• _Task instructions_
Within the data below, tally the lines that contain "Kunststoff" and state only the total.

• _Items from a data source_
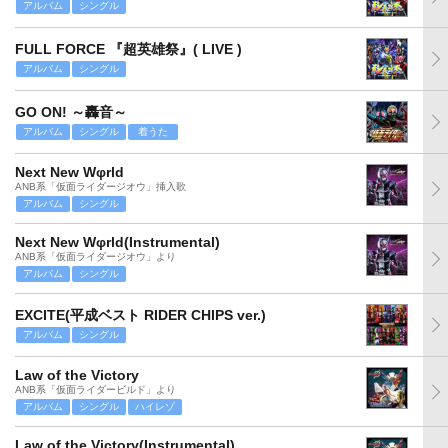
アルバム
シングル
FULL FORCE 『超英雄祭』( LIVE )
アルバム
シングル
GO ON! ～轟音～
アルバム
シングル
着うた
Next New Wφrld
ANB系「仮面ライダージオウ」挿入歌
アルバム
シングル
Next New Wφrld(Instrumental)
ANB系「仮面ライダージオウ」より
アルバム
シングル
EXCITE(平成ベスト RIDER CHIPS ver.)
アルバム
シングル
Law of the Victory
ANB系「仮面ライダービルド」より
アルバム
シングル
ハイレゾ
Law of the Victory(Instrumental)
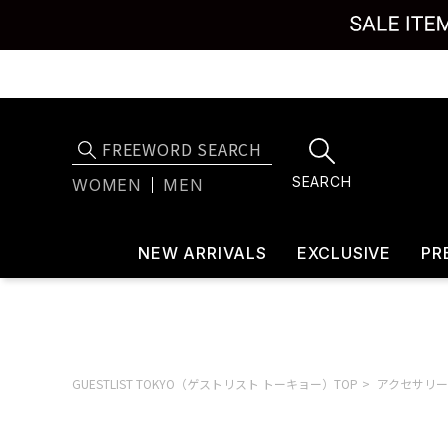
SEARCH
WOMEN
MEN
NEW ARRIVALS
EXCLUSIVE
PR
GUESTLIST TOKYO（ゲストリスト トーキョー）TOP
アクセサリー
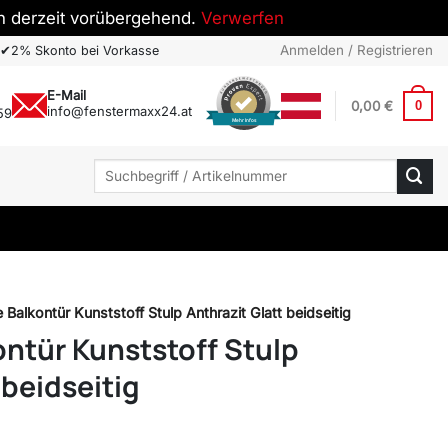
h derzeit vorübergehend.
Verwerfen
Anmelden / Registrieren
✔
2% Skonto bei Vorkasse
E-Mail
0,00
€
0
info@fenstermaxx24.at
59
Mehr Infos
Suchen
nach:
e Balkontür Kunststoff Stulp Anthrazit Glatt beidseitig
ontür Kunststoff Stulp
 beidseitig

• _Expected answer_
2